___ Source data
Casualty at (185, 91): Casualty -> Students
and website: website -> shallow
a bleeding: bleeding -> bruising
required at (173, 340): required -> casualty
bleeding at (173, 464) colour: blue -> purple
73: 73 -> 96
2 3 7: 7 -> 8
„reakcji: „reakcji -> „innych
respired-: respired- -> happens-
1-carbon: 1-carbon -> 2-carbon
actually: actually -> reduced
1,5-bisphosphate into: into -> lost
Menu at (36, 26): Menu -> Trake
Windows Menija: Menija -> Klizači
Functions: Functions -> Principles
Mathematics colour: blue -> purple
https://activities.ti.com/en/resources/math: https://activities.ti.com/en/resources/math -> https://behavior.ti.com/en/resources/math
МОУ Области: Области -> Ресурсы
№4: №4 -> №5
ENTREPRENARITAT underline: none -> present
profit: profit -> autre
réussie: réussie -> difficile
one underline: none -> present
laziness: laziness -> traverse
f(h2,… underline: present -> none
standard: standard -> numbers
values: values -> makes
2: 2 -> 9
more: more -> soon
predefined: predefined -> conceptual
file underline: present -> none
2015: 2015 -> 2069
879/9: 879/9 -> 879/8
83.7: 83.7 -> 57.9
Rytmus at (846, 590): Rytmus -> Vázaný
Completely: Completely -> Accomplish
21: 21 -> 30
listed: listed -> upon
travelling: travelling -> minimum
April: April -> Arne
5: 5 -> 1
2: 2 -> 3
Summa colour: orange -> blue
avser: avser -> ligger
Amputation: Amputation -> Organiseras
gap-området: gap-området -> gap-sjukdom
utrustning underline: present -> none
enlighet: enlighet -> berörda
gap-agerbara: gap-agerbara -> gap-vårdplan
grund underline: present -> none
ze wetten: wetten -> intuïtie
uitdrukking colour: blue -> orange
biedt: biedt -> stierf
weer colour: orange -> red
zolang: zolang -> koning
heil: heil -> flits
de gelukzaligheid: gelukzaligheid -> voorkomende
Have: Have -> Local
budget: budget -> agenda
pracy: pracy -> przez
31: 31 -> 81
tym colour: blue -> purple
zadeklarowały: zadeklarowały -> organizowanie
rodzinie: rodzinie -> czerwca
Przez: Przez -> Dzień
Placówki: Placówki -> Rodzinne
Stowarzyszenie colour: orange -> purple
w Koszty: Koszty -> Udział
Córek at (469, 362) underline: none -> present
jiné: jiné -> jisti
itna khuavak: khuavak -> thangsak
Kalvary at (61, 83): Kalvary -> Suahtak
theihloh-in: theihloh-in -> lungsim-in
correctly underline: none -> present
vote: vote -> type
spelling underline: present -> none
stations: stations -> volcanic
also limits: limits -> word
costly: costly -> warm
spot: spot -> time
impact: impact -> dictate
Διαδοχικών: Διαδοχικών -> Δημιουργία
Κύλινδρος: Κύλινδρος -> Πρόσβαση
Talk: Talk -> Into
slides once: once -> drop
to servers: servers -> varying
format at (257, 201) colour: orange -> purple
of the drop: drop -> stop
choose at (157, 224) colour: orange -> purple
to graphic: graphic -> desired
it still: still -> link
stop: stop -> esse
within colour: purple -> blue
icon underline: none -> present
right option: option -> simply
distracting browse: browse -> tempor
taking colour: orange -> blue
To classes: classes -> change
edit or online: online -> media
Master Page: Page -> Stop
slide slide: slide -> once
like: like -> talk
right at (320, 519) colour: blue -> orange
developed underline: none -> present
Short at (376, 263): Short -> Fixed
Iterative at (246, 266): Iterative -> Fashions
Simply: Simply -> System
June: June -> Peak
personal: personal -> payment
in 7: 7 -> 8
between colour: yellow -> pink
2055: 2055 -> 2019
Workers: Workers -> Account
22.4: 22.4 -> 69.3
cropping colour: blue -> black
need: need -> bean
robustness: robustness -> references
______
* [Work to do]
Give the lines from the start of the items through the line that contains "respired-: respired- ->" as a JSON list of strings, one string per line, leaving out any blank lines.

* [Answer for this exercise]
[
  "Casualty at (185, 91): Casualty -> Students",
  "and website: website -> shallow",
  "a bleeding: bleeding -> bruising",
  "required at (173, 340): required -> casualty",
  "bleeding at (173, 464) colour: blue -> purple",
  "73: 73 -> 96",
  "2 3 7: 7 -> 8",
  "„reakcji: „reakcji -> „innych",
  "respired-: respired- -> happens-"
]